## [Exercise objective]
In the patch reply below, shorten the paragraph that begins "This sets the initial receive window size" into a brief bulleted list that keeps its main facts.

## [Text excerpt]
On Thu, 21 Jul 2022 17:10:39 +0200 Marek Majkowski wrote:
> Among many route options we support initrwnd/RTAX_INITRWND path
> attribute:
> 
>  $ ip route change local 127.0.0.0/8 dev lo initrwnd 1024
> 
> This sets the initial receive window size (in packets). However, it's
> not very useful in practice. For smaller buffers (<128KiB) it can be
> used to bring the initial receive window down, but it's hard to
> imagine when this is useful. The same effect can be achieved with
> TCP_WINDOW_CLAMP / RTAX_WINDOW option.

I think you based this on bpf-next so you should put bpf-next 
in the subject, it doesn't apply to net-next. Either way let's 
wait for Eric to comment.

## [Extracted entries]
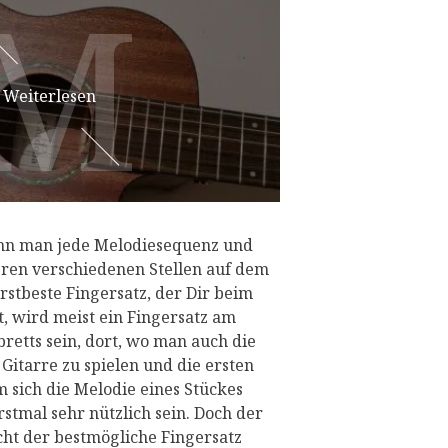
M
M
Weiterlesen
ann man jede Melodiesequenz und
ren verschiedenen Stellen auf dem
erstbeste Fingersatz, der Dir beim
t, wird meist ein Fingersatz am
retts sein, dort, wo man auch die
Gitarre zu spielen und die ersten
m sich die Melodie eines Stückes
stmal sehr nützlich sein. Doch der
cht der bestmögliche Fingersatz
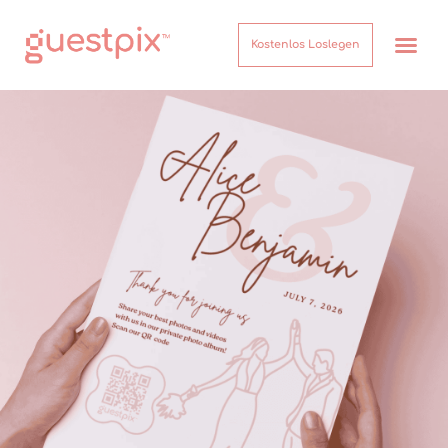
Kostenlos Loslegen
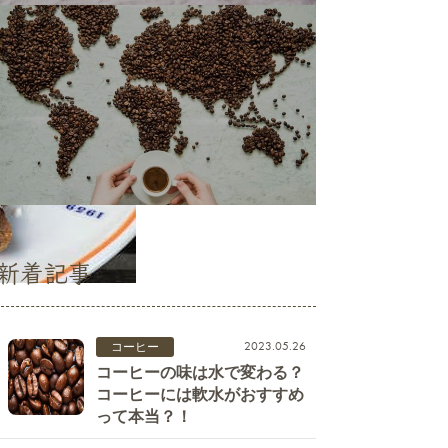
新着記事
2023.05.26
コーヒー
コーヒーの味は水で変わる？
コーヒーには軟水がおすすめ
って本当？！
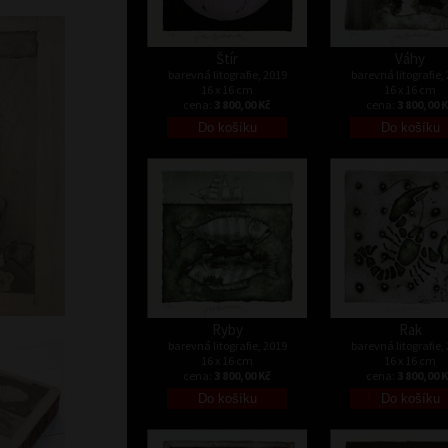
Štír
Váhy
barevná litografie, 2019
barevná litografie,
16 x 16 cm
16 x 16 cm
cena:
3 800,00 Kč
cena:
3 800,00 
Ryby
Rak
barevná litografie, 2019
barevná litografie,
16 x 16 cm
16 x 16 cm
cena:
3 800,00 Kč
cena:
3 800,00 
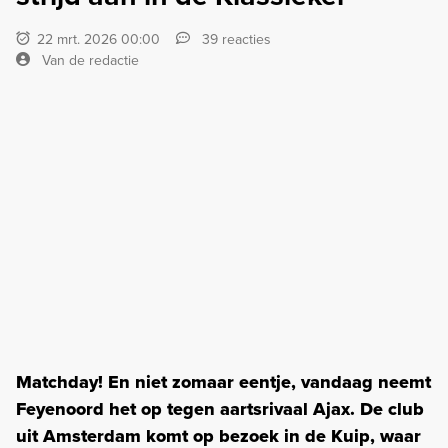
22 mrt. 2026 00:00
39 reacties
Van de redactie
Matchday! En niet zomaar eentje, vandaag neemt
Feyenoord het op tegen aartsrivaal Ajax. De club
uit Amsterdam komt op bezoek in de Kuip, waar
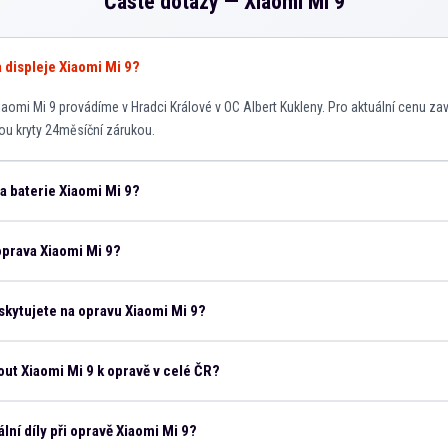
Časté dotazy —
Xiaomi Mi 9
a displeje Xiaomi Mi 9?
aomi Mi 9 provádíme v Hradci Králové v OC Albert Kukleny. Pro aktuální cenu za
sou kryty 24měsíční zárukou.
na baterie Xiaomi Mi 9?
oprava Xiaomi Mi 9?
skytujete na opravu Xiaomi Mi 9?
ut Xiaomi Mi 9 k opravě v celé ČR?
lní díly při opravě Xiaomi Mi 9?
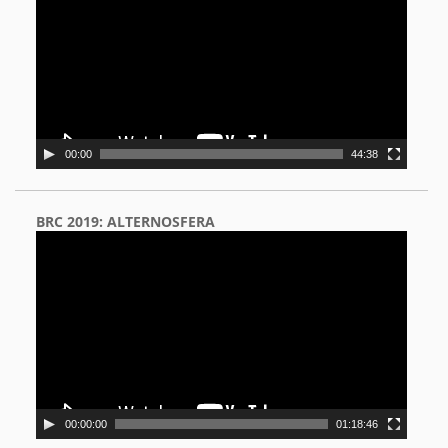
00:00
44:38
BRC 2019: ALTERNOSFERA
Video
Player
00:00:00
01:18:46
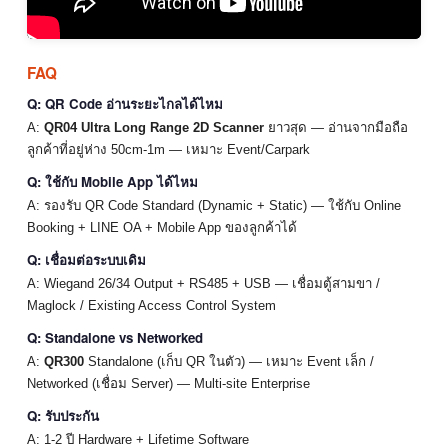
FAQ
Q: QR Code อ่านระยะไกลได้ไหม
A:
QR04 Ultra Long Range 2D Scanner
ยาวสุด — อ่านจากมือถือ
ลูกค้าที่อยู่ห่าง 50cm-1m — เหมาะ Event/Carpark
Q: ใช้กับ Mobile App ได้ไหม
A: รองรับ QR Code Standard (Dynamic + Static) — ใช้กับ Online
Booking + LINE OA + Mobile App ของลูกค้าได้
Q: เชื่อมต่อระบบเดิม
A: Wiegand 26/34 Output + RS485 + USB — เชื่อมตู้สามขา /
Maglock / Existing Access Control System
Q: Standalone vs Networked
A:
QR300
Standalone (เก็บ QR ในตัว) — เหมาะ Event เล็ก /
Networked (เชื่อม Server) — Multi-site Enterprise
Q: รับประกัน
A: 1-2 ปี Hardware + Lifetime Software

## [Solution to this problem]
- It sets the initial receive window size, in packets.
- It is of little practical use.
- With smaller buffers (<128KiB), it can lower the initial receive window, though a useful case is hard to imagine.
- The TCP_WINDOW_CLAMP / RTAX_WINDOW option achieves the same effect.